**Exercise objective:** Retype the records below exactly as they stand, but with no images.

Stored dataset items
= Beginning of Section =

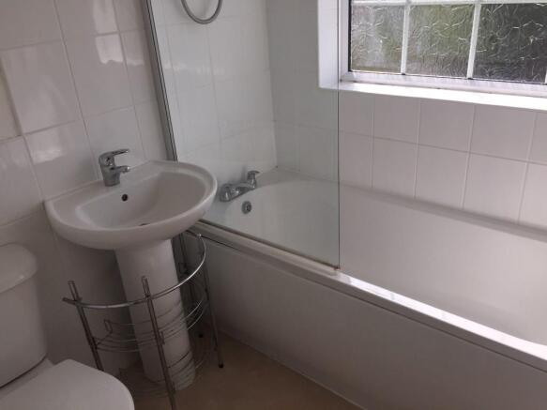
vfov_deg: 48.2
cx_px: 274
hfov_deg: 61.7
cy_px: 205
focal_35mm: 29
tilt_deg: -26.0
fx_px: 458
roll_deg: +5.0
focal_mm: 4.15
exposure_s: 1/1412
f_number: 2.2
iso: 32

= End of Section =

**Expected output:**
vfov_deg: 48.2
cx_px: 274
hfov_deg: 61.7
cy_px: 205
focal_35mm: 29
tilt_deg: -26.0
fx_px: 458
roll_deg: +5.0
focal_mm: 4.15
exposure_s: 1/1412
f_number: 2.2
iso: 32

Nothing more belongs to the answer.